'''

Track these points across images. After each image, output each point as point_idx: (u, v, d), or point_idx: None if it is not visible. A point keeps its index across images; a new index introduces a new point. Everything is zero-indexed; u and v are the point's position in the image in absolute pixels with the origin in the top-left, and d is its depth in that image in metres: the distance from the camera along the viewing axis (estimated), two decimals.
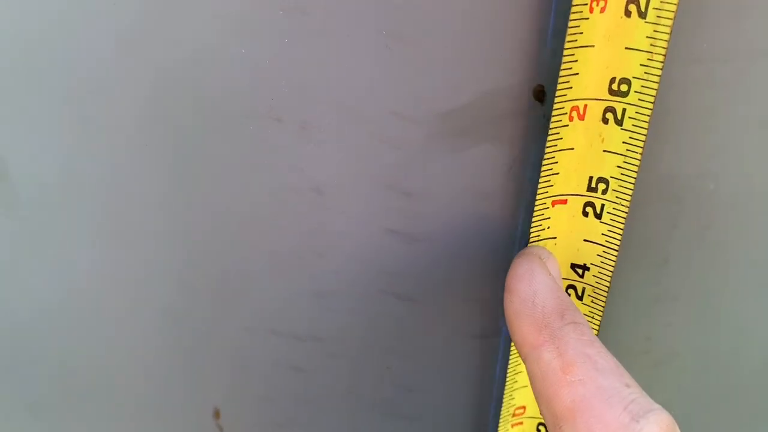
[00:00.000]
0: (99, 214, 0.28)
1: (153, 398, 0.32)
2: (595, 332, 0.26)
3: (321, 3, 0.23)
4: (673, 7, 0.21)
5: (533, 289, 0.22)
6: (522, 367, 0.28)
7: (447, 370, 0.31)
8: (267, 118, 0.25)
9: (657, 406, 0.19)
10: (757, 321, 0.31)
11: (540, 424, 0.29)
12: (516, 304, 0.22)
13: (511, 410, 0.29)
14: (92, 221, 0.28)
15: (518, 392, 0.28)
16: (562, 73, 0.22)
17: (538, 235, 0.25)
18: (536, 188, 0.24)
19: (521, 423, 0.29)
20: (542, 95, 0.24)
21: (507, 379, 0.28)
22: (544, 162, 0.23)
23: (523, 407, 0.29)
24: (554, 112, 0.22)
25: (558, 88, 0.22)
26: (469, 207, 0.27)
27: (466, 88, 0.25)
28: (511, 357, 0.28)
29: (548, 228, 0.24)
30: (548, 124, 0.24)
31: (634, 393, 0.19)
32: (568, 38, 0.21)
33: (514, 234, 0.27)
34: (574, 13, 0.21)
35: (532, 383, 0.21)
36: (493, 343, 0.30)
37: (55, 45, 0.24)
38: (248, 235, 0.28)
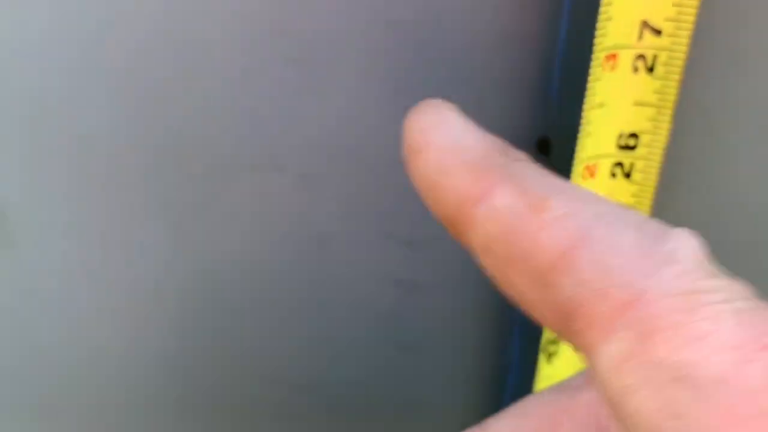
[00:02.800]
0: (98, 259, 0.27)
1: None
2: None
3: (324, 55, 0.23)
4: (681, 63, 0.21)
5: (454, 134, 0.15)
6: None
7: (451, 419, 0.30)
8: (269, 168, 0.25)
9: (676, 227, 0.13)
10: None
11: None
12: (434, 159, 0.15)
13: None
14: (91, 266, 0.27)
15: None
16: (580, 136, 0.22)
17: None
18: None
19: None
20: (546, 147, 0.24)
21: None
22: None
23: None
24: (572, 176, 0.22)
25: (576, 151, 0.22)
26: (470, 258, 0.27)
27: None
28: None
29: None
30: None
31: (641, 215, 0.13)
32: (586, 100, 0.21)
33: None
34: (591, 75, 0.21)
35: (486, 252, 0.14)
36: (497, 392, 0.30)
37: (57, 91, 0.24)
38: (249, 284, 0.27)
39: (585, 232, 0.12)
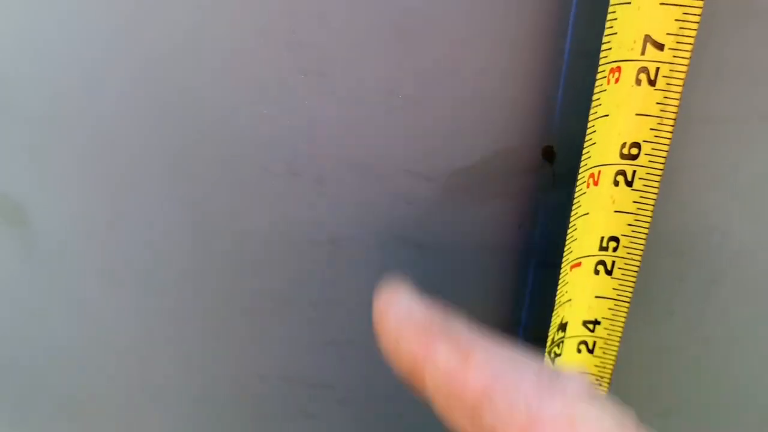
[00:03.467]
0: (117, 263, 0.28)
1: None
2: (606, 383, 0.27)
3: (339, 66, 0.24)
4: (683, 75, 0.22)
5: (406, 305, 0.20)
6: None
7: None
8: (285, 174, 0.26)
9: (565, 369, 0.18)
10: (762, 374, 0.32)
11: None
12: (393, 325, 0.20)
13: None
14: (110, 270, 0.28)
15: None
16: (585, 145, 0.23)
17: (560, 300, 0.25)
18: (546, 246, 0.25)
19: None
20: (551, 155, 0.25)
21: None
22: (569, 231, 0.24)
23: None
24: (578, 183, 0.23)
25: (582, 159, 0.23)
26: (480, 260, 0.27)
27: (477, 147, 0.25)
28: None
29: (566, 293, 0.25)
30: (557, 183, 0.24)
31: (539, 363, 0.18)
32: (591, 111, 0.22)
33: (523, 290, 0.28)
34: (597, 86, 0.22)
35: (435, 397, 0.19)
36: None
37: (78, 99, 0.25)
38: (264, 284, 0.28)
39: (499, 380, 0.17)
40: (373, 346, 0.29)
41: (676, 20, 0.21)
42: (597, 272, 0.25)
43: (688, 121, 0.25)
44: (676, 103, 0.22)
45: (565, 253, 0.25)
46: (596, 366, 0.27)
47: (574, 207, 0.24)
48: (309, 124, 0.25)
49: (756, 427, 0.33)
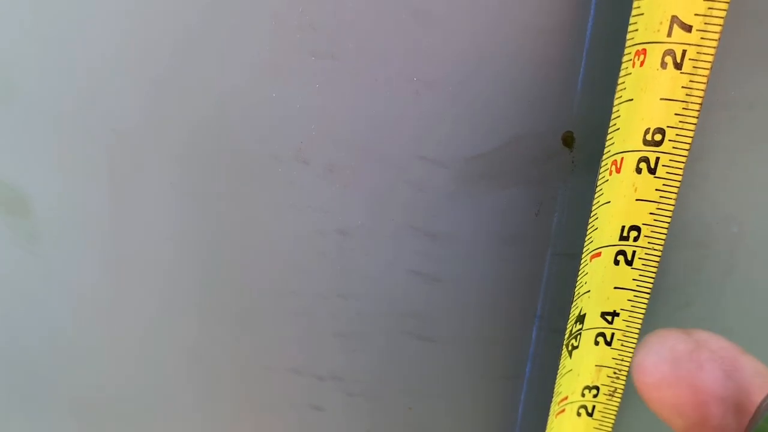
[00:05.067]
0: (121, 252, 0.27)
1: None
2: (624, 376, 0.26)
3: (351, 49, 0.23)
4: (710, 58, 0.21)
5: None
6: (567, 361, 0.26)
7: (468, 411, 0.31)
8: (295, 161, 0.25)
9: None
10: None
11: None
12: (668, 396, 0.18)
13: (558, 399, 0.27)
14: (113, 259, 0.28)
15: (564, 378, 0.27)
16: (609, 130, 0.22)
17: (578, 292, 0.25)
18: (563, 235, 0.24)
19: (563, 410, 0.28)
20: (571, 141, 0.24)
21: (558, 372, 0.26)
22: (590, 220, 0.23)
23: (566, 397, 0.27)
24: (600, 170, 0.22)
25: (605, 145, 0.22)
26: (495, 250, 0.27)
27: (495, 133, 0.24)
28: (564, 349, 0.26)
29: (585, 283, 0.24)
30: (576, 171, 0.24)
31: None
32: (616, 95, 0.21)
33: (540, 278, 0.27)
34: (622, 69, 0.21)
35: None
36: (515, 385, 0.30)
37: (80, 89, 0.24)
38: (272, 274, 0.27)
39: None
40: (382, 339, 0.29)
41: (705, 0, 0.20)
42: (617, 262, 0.24)
43: (712, 107, 0.24)
44: (702, 87, 0.21)
45: (585, 243, 0.24)
46: (614, 359, 0.26)
47: (596, 195, 0.23)
48: (319, 108, 0.24)
49: None
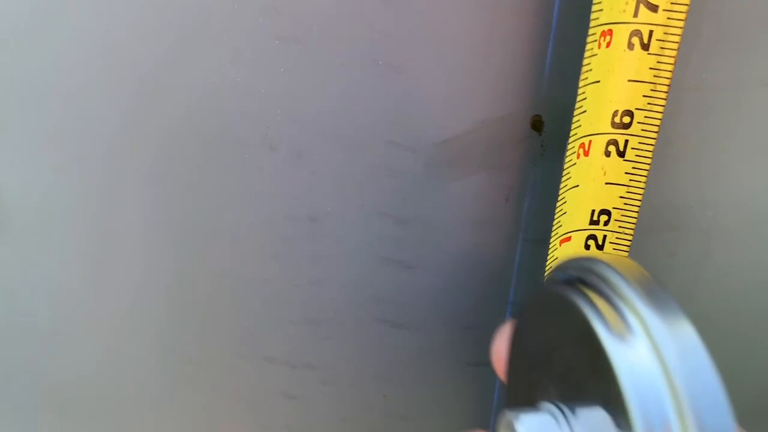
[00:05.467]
0: (91, 240, 0.27)
1: (143, 426, 0.31)
2: None
3: (316, 32, 0.23)
4: (677, 38, 0.21)
5: None
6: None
7: (443, 398, 0.30)
8: (262, 147, 0.25)
9: None
10: (757, 345, 0.31)
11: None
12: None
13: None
14: (84, 247, 0.27)
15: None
16: (575, 113, 0.22)
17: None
18: (534, 220, 0.24)
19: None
20: (540, 125, 0.24)
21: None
22: (557, 204, 0.23)
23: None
24: (567, 153, 0.22)
25: (571, 128, 0.22)
26: (466, 235, 0.26)
27: (463, 118, 0.24)
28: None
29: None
30: (546, 155, 0.23)
31: None
32: (581, 76, 0.21)
33: (512, 262, 0.27)
34: (587, 51, 0.21)
35: None
36: (489, 371, 0.29)
37: (47, 78, 0.24)
38: (242, 262, 0.27)
39: None
40: (355, 325, 0.29)
41: None
42: (587, 247, 0.24)
43: (682, 90, 0.24)
44: (670, 68, 0.21)
45: (554, 227, 0.24)
46: None
47: (563, 179, 0.23)
48: (286, 93, 0.24)
49: (750, 404, 0.33)
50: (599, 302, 0.15)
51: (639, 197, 0.23)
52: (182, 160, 0.25)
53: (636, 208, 0.23)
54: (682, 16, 0.20)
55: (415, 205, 0.26)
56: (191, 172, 0.25)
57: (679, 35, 0.20)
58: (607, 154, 0.22)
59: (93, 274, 0.28)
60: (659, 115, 0.22)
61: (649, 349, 0.14)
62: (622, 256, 0.24)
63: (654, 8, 0.20)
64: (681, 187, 0.26)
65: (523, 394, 0.18)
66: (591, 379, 0.15)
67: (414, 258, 0.27)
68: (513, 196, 0.25)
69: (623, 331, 0.14)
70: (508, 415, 0.16)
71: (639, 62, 0.21)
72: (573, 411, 0.16)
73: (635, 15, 0.20)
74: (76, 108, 0.24)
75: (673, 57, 0.21)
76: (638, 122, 0.22)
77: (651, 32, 0.20)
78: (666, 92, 0.21)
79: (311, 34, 0.23)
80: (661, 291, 0.15)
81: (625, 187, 0.23)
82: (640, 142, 0.22)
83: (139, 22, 0.22)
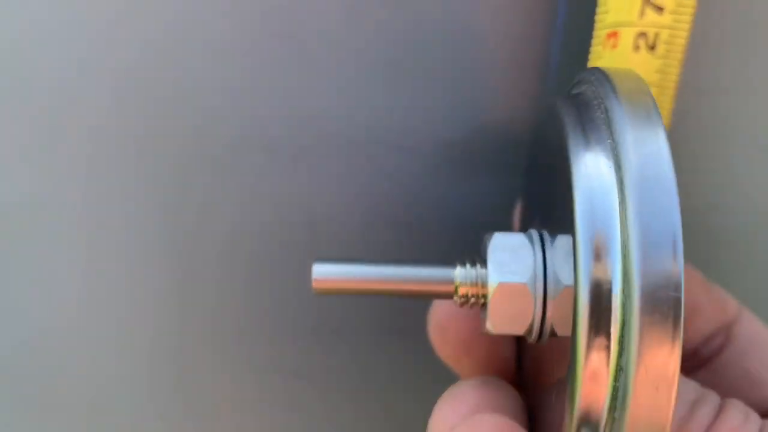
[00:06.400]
0: (83, 243, 0.27)
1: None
2: None
3: (315, 31, 0.22)
4: (684, 41, 0.20)
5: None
6: None
7: None
8: (258, 149, 0.24)
9: None
10: None
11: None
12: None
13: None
14: (75, 250, 0.27)
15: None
16: None
17: None
18: None
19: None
20: None
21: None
22: None
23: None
24: None
25: None
26: (469, 240, 0.26)
27: (467, 120, 0.24)
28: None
29: None
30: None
31: None
32: None
33: None
34: (592, 53, 0.20)
35: None
36: None
37: (33, 70, 0.23)
38: (238, 269, 0.27)
39: None
40: (358, 333, 0.28)
41: None
42: None
43: (688, 92, 0.24)
44: (676, 71, 0.21)
45: None
46: None
47: None
48: (283, 94, 0.23)
49: None
50: (583, 114, 0.15)
51: None
52: (179, 163, 0.25)
53: None
54: (689, 18, 0.20)
55: (417, 209, 0.25)
56: (186, 174, 0.25)
57: (685, 38, 0.20)
58: None
59: (84, 277, 0.27)
60: (666, 119, 0.21)
61: (608, 159, 0.14)
62: None
63: (659, 10, 0.20)
64: (689, 192, 0.26)
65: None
66: (562, 199, 0.15)
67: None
68: (516, 200, 0.25)
69: (591, 141, 0.14)
70: (486, 235, 0.17)
71: (645, 64, 0.20)
72: (553, 238, 0.16)
73: (641, 16, 0.20)
74: (71, 114, 0.24)
75: (680, 60, 0.20)
76: None
77: (657, 34, 0.20)
78: (673, 95, 0.21)
79: (309, 33, 0.22)
80: (647, 105, 0.15)
81: None
82: None
83: (136, 24, 0.22)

'''

Output exactly one stretch of the listing: from the line containing "3: (321, 3, 0.23)" through the line containing "15: (518, 392, 0.28)", both end lines included.

Problem solution:
3: (321, 3, 0.23)
4: (673, 7, 0.21)
5: (533, 289, 0.22)
6: (522, 367, 0.28)
7: (447, 370, 0.31)
8: (267, 118, 0.25)
9: (657, 406, 0.19)
10: (757, 321, 0.31)
11: (540, 424, 0.29)
12: (516, 304, 0.22)
13: (511, 410, 0.29)
14: (92, 221, 0.28)
15: (518, 392, 0.28)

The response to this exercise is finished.